SELECTED PASSAGE:
++++++++++++++++++++

Mysql – How to design a table that each rows have 5K boolean attributes

MySQL

I have about 2M rows and each row looks like the following.

244 true false ... true

-> One integer column(V) and about 5K boolean columns(B1, B2, …, B5K) associated to the integer.

Due to the limitation of the maximum number of columns that I can have for a row, I have separated the boolean columns(attributes) in a separate table.

Table V:

idx_V value_V
--------------
1     244  

...

Table B:

idx_V idx_B value_B
--------------------
1     1     true
1     2     false
...
1     5K    true
...

This design works alright when I try to find V's that match one boolean column. For example, finding V's where the 2nd boolean attribute is true:

select value_V 
where VT.idx_A = BT.idx_A 
    and idx_B = 2 
    and value_B = true 
from V_Table as VT 
    and B_Table as BT

But the query becomes awful when I have to find V's that match a multiple boolean columns, sometimes even for all 5K columns, like finding V's with B1=true, B2=false, B3=true, … and B5K=false.

My primary use of the tables would be the following 2:

  1. Find V's that x1th, x2th and xnth boolean columns are false/true (n can be anything between 1 and 5K)

++++++++++++++++++++

RECORDED DATA:
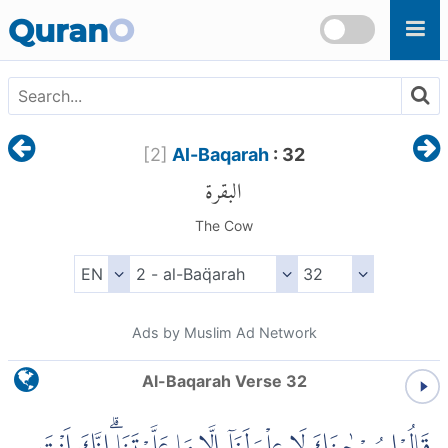
Skip to main content
Quran
O
[
2
]
Al-Baqarah
: 32
البقرة
The Cow
Ads by Muslim Ad Network
Al-Baqarah Verse 32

++++++++++++++++++++

TASKS:
(a) Answer these questions from the MySQL table design post:
(i) About how many rows does the poster have?
(ii) Why were the boolean columns moved into a separate table?
(iii) In the example query, which boolean attribute must be true?
(b) Carry on the MySQL table design post from its last sentence, starting with the second of the two primary uses it promises.

RESPONSES IN ORDER:
(a)
(i) About 2M rows.
(ii) Because of the limit on the maximum number of columns a row can have.
(iii) The 2nd boolean attribute.

(b)
  2. Sublists:
    • Find the sequence of the boolean columns for a specific V: T F T T F F ...
    • Find other V's that match the sequence found in 2-A

I'm thinking about constructing a varchar[5K] field to store the boolean sequence to do 2 but it seems like there's just too much waste in space since each boolean only requires just 1 bit but I'm allocating a byte.

What would be the best way to go about this?

Best Answer

Combine the binary values into one or more integers and use binary arithmetic when computing the actual values. This will generate some decent cpu overhead, but the complexity of the data is massively reduced. i.e.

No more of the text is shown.